> _INSTRUCTIONS TO FOLLOW_
Each entry below is to be reproduced exactly, though any pictures it holds must be omitted.

> _TASK INPUT_
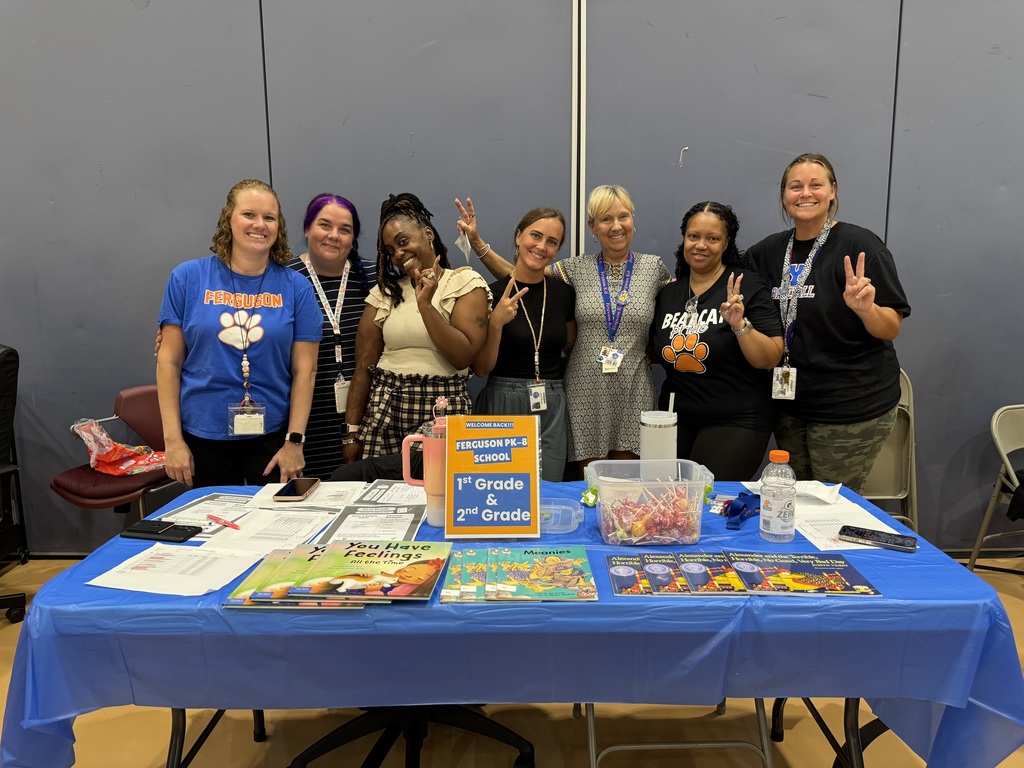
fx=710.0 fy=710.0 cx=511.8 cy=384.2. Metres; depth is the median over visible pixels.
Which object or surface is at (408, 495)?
paper
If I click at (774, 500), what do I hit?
water bottle
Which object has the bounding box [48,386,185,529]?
chair
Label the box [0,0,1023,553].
wall
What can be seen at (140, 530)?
smartphone
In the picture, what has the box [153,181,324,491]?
woman
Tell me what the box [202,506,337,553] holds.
paper
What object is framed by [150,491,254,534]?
paper
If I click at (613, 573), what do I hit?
books
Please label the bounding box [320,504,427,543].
paper
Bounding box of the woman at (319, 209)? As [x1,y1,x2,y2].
[287,193,375,477]
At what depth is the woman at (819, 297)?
2.67 m
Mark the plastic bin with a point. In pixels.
(607, 487)
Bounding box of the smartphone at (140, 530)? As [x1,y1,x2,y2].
[117,520,199,541]
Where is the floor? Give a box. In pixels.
[0,548,1022,767]
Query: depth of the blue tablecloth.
1.44 m
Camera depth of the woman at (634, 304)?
3.01 m
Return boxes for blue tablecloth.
[1,480,1022,765]
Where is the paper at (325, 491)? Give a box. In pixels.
[248,481,364,509]
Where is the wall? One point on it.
(215, 198)
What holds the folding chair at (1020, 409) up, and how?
on the floor
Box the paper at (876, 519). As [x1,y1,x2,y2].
[793,494,906,550]
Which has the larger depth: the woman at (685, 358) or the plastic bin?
the woman at (685, 358)
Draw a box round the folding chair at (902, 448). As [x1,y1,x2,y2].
[860,369,919,528]
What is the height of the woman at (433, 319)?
1.555 m
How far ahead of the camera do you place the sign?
1.78 m
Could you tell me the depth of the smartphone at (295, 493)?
2.12 m
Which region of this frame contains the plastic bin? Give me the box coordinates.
[584,458,716,544]
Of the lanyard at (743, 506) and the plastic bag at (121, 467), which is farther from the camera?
the plastic bag at (121, 467)
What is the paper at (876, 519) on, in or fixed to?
on the blue tablecloth
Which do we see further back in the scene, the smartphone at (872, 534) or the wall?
the wall
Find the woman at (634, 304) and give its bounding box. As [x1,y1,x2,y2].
[454,188,670,474]
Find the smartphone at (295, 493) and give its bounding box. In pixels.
[274,477,319,500]
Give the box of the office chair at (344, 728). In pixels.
[289,704,535,767]
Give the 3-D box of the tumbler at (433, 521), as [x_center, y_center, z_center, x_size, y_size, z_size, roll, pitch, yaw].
[-0.211,0.197,1.894,0.154,0.340,0.093,0,10,1]
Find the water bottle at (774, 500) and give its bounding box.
[760,449,796,543]
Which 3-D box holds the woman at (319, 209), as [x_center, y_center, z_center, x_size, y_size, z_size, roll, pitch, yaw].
[-0.838,0.022,3.197,0.542,1.642,0.597,0,10,1]
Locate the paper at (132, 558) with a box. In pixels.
[86,542,264,597]
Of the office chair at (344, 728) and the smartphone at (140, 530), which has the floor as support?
the office chair at (344, 728)
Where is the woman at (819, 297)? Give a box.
[746,154,908,493]
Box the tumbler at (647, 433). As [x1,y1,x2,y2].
[639,399,676,478]
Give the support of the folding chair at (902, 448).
on the floor
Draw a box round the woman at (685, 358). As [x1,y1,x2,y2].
[649,202,786,478]
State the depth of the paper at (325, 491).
2.11 m
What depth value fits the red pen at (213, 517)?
1.88 m
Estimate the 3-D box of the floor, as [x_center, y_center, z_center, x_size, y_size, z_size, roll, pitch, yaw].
[-0.122,1.292,1.419,9.042,0.111,4.900,0,10,1]
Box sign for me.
[441,415,540,538]
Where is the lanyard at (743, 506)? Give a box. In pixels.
[721,492,761,529]
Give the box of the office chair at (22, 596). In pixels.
[0,344,30,623]
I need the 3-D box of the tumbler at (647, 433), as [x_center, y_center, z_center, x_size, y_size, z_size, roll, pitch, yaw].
[0.427,0.184,2.070,0.106,0.286,0.106,0,10,1]
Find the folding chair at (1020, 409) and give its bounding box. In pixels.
[965,403,1023,571]
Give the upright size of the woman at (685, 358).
1.472 m
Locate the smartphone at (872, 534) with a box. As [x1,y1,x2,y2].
[837,525,917,551]
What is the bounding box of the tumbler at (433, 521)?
[403,393,447,526]
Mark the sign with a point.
(516, 485)
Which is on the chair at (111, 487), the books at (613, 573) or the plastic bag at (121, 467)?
the plastic bag at (121, 467)
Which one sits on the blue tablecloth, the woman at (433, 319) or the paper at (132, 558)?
the paper at (132, 558)
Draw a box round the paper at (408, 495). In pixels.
[350,479,426,505]
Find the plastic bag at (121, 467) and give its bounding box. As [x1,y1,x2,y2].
[70,417,167,475]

> _SOLVED PROBLEM_
fx=710.0 fy=710.0 cx=511.8 cy=384.2. Metres; depth is the median over visible pixels.
Which object or surface is at (408, 495)?
paper
If I click at (774, 500), what do I hit?
water bottle
Which object has the bounding box [48,386,185,529]?
chair
Label the box [0,0,1023,553].
wall
What can be seen at (140, 530)?
smartphone
In the picture, what has the box [153,181,324,491]?
woman
Tell me what the box [202,506,337,553] holds.
paper
What object is framed by [150,491,254,534]?
paper
If I click at (613, 573), what do I hit?
books
Please label the bounding box [320,504,427,543].
paper
Bounding box of the woman at (319, 209)? As [x1,y1,x2,y2].
[287,193,375,477]
At what depth is the woman at (819, 297)?
2.67 m
Mark the plastic bin with a point. In pixels.
(607, 487)
Bounding box of the smartphone at (140, 530)? As [x1,y1,x2,y2].
[117,520,199,541]
Where is the floor? Give a box. In pixels.
[0,548,1022,767]
Query: depth of the blue tablecloth.
1.44 m
Camera depth of the woman at (634, 304)?
3.01 m
Return boxes for blue tablecloth.
[1,480,1022,765]
Where is the paper at (325, 491)? Give a box. In pixels.
[248,481,364,509]
Where is the wall? One point on it.
(215, 198)
What holds the folding chair at (1020, 409) up, and how?
on the floor
Box the paper at (876, 519). As [x1,y1,x2,y2].
[793,494,906,550]
Which has the larger depth: the woman at (685, 358) or the plastic bin?
the woman at (685, 358)
Draw a box round the folding chair at (902, 448). As [x1,y1,x2,y2].
[860,369,919,528]
What is the height of the woman at (433, 319)?
1.555 m
How far ahead of the camera do you place the sign?
1.78 m
Could you tell me the depth of the smartphone at (295, 493)?
2.12 m
Which region of this frame contains the plastic bin? Give me the box coordinates.
[584,458,716,544]
Of the lanyard at (743, 506) and the plastic bag at (121, 467), which is farther from the camera?
the plastic bag at (121, 467)
What is the paper at (876, 519) on, in or fixed to?
on the blue tablecloth
Which do we see further back in the scene, the smartphone at (872, 534) or the wall?
the wall
Find the woman at (634, 304) and give its bounding box. As [x1,y1,x2,y2].
[454,188,670,474]
Find the smartphone at (295, 493) and give its bounding box. In pixels.
[274,477,319,500]
Give the box of the office chair at (344, 728). In pixels.
[289,704,535,767]
Give the 3-D box of the tumbler at (433, 521), as [x_center, y_center, z_center, x_size, y_size, z_size, roll, pitch, yaw].
[-0.211,0.197,1.894,0.154,0.340,0.093,0,10,1]
Find the water bottle at (774, 500) and give its bounding box.
[760,449,796,543]
Which 3-D box holds the woman at (319, 209), as [x_center, y_center, z_center, x_size, y_size, z_size, roll, pitch, yaw].
[-0.838,0.022,3.197,0.542,1.642,0.597,0,10,1]
Locate the paper at (132, 558) with a box. In pixels.
[86,542,264,597]
Of the office chair at (344, 728) and the smartphone at (140, 530), which has the floor as support?
the office chair at (344, 728)
Where is the woman at (819, 297)? Give a box.
[746,154,908,493]
Box the tumbler at (647, 433). As [x1,y1,x2,y2].
[639,399,676,478]
Give the support of the folding chair at (902, 448).
on the floor
Draw a box round the woman at (685, 358). As [x1,y1,x2,y2].
[649,202,786,478]
State the depth of the paper at (325, 491).
2.11 m
What depth value fits the red pen at (213, 517)?
1.88 m
Estimate the 3-D box of the floor, as [x_center, y_center, z_center, x_size, y_size, z_size, roll, pitch, yaw].
[-0.122,1.292,1.419,9.042,0.111,4.900,0,10,1]
Box sign for me.
[441,415,540,538]
Where is the lanyard at (743, 506)? Give a box. In pixels.
[721,492,761,529]
Give the box of the office chair at (22, 596). In pixels.
[0,344,30,623]
I need the 3-D box of the tumbler at (647, 433), as [x_center, y_center, z_center, x_size, y_size, z_size, roll, pitch, yaw].
[0.427,0.184,2.070,0.106,0.286,0.106,0,10,1]
Find the folding chair at (1020, 409) and give its bounding box. In pixels.
[965,403,1023,571]
Give the upright size of the woman at (685, 358).
1.472 m
Locate the smartphone at (872, 534) with a box. As [x1,y1,x2,y2].
[837,525,917,551]
What is the bounding box of the tumbler at (433, 521)?
[403,393,447,526]
Mark the sign with a point.
(516, 485)
Which is on the chair at (111, 487), the books at (613, 573) or the plastic bag at (121, 467)?
the plastic bag at (121, 467)
Which one sits on the blue tablecloth, the woman at (433, 319) or the paper at (132, 558)?
the paper at (132, 558)
Draw a box round the paper at (408, 495). In pixels.
[350,479,426,505]
Find the plastic bag at (121, 467) and give its bounding box. As [x1,y1,x2,y2].
[70,417,167,475]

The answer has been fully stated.